### Provided text:
The Elders’ Council is a group of former members of the Leadership Council who provide practical support, consultation, and inspiration to the current Leadership Council as well as to the Men's Center as a whole. The group was formed a few years ago as a way of giving the Men's Center continued access to the energy and ideas of men who had moved through the formal Men's Center leadership roles.

While ready for a break from formal Men's Center duties, many of us wanted to continue giving time and energy to the Men's Center. For a time we were concerned that the Center was losing contact with energetic and seasoned men when they moved off the Leadership Council. The Elders’ Council is a group around which we can organize this time and energy and sustain a mutually valuable connection.

Over the years the Elders’ Council has supported the Men's Center in a number of ways. It sponsored greeting procedures for newcomers to the monthly meetings and developed a men's resource manual. It also sustains the Men's Center phone log and provides facilitators for new support groups and consultation for existing groups as needed. It is currently working on outreach programs to former Center members/participants and to the larger community.

For the past two years the Elders’ Council has coordinated the Spring gathering. This year the gathering was produced in conjunction with the Men's Council of the Triad, an association that will continue in 1998. The gathering draws men from North Carolina and surrounding areas and features local talent as workshop leaders. As Men's Center Elders we want to provide a format for men to teach and learn from each other in a spirit of brotherhood and mutual assistance.

### Data under study:
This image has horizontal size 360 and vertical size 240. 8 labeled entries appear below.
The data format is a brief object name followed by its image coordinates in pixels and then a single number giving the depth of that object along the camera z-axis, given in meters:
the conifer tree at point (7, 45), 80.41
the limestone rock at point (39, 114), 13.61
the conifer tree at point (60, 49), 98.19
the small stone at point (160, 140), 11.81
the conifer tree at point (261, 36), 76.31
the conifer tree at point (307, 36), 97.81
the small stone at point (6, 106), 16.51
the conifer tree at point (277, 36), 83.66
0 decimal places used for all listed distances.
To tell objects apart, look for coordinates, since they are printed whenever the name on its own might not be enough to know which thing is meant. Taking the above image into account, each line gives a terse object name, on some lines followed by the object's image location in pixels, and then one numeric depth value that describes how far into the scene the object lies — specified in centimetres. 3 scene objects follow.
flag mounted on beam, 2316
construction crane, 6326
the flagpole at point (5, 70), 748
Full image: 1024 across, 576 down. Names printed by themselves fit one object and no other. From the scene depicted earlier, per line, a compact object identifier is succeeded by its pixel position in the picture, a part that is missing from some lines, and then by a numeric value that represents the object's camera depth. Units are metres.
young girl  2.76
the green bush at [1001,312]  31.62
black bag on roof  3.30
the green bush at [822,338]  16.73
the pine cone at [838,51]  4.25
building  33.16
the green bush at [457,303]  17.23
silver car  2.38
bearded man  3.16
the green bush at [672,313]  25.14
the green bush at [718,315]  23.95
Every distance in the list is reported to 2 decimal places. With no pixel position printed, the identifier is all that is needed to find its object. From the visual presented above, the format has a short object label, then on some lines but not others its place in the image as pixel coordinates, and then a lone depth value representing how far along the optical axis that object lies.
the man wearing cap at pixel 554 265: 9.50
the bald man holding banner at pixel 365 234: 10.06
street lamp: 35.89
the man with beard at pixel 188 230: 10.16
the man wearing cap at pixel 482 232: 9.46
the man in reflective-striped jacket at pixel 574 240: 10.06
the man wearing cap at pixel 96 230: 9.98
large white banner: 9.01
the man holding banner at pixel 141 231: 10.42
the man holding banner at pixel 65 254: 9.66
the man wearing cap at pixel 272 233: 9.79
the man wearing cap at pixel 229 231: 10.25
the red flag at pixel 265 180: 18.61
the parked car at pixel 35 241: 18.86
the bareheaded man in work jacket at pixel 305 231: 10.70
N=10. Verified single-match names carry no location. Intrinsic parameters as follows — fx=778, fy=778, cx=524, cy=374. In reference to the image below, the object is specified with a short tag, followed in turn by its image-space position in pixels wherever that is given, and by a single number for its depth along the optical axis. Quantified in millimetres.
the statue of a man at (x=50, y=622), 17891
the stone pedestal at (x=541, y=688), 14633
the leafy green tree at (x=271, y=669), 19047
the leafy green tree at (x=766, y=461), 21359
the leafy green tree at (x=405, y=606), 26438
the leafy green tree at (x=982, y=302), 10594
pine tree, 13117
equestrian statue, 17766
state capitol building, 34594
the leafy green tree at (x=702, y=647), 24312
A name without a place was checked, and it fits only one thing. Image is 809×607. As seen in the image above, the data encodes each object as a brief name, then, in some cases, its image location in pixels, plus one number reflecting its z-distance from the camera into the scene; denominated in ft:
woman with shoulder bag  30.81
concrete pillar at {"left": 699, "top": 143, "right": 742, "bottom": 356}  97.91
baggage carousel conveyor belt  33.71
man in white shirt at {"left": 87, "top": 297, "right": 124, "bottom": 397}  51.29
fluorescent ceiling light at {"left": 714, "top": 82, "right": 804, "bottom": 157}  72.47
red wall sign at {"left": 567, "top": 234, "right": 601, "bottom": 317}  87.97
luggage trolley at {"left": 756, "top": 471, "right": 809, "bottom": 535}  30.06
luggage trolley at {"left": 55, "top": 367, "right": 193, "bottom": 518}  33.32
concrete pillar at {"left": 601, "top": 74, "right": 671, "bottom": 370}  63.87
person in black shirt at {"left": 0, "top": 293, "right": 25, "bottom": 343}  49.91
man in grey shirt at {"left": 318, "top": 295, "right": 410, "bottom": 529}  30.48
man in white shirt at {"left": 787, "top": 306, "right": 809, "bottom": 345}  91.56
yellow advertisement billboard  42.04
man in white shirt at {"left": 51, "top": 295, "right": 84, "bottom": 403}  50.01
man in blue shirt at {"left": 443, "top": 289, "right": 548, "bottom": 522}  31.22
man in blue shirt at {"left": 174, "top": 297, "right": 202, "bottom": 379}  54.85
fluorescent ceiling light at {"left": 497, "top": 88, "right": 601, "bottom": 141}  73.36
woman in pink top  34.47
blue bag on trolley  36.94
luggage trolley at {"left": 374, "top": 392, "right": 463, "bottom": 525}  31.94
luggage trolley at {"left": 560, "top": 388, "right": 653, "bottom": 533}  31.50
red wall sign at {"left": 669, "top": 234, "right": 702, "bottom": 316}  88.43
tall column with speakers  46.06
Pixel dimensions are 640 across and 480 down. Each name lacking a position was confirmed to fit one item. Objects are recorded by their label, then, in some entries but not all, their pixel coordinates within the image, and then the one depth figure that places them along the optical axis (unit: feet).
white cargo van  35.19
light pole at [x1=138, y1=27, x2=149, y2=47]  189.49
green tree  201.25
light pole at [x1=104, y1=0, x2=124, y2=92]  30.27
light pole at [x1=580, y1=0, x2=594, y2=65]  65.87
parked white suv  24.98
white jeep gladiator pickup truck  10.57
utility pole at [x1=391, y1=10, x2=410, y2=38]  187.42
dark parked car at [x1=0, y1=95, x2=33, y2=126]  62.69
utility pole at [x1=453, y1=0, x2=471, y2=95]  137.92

### What this exercise asks:
(a) From the text on the Elders’ Council, print the passage starting with "While ready for" and going on through "the larger community.".
(b) Please decide whether each statement agrees with the text on the Elders’ Council, answering yes or no and quoting the deciding words: (i) The Elders’ Council is made up of current members of the Leadership Council. (ii) The Elders’ Council developed a men's resource manual. (iii) The Spring gathering draws men only from North Carolina.
(c) According to the text on the Elders’ Council, with what association was this year's Spring gathering produced?

### Answers to the problems:
(a)
While ready for a break from formal Men's Center duties, many of us wanted to continue giving time and energy to the Men's Center. For a time we were concerned that the Center was losing contact with energetic and seasoned men when they moved off the Leadership Council. The Elders’ Council is a group around which we can organize this time and energy and sustain a mutually valuable connection.

Over the years the Elders’ Council has supported the Men's Center in a number of ways. It sponsored greeting procedures for newcomers to the monthly meetings and developed a men's resource manual. It also sustains the Men's Center phone log and provides facilitators for new support groups and consultation for existing groups as needed. It is currently working on outreach programs to former Center members/participants and to the larger community.

(b)
(i) No: "a group of former members of the Leadership Council"
(ii) Yes: "developed a men's resource manual"
(iii) No: "The gathering draws men from North Carolina and surrounding areas"

(c) The Men's Council of the Triad.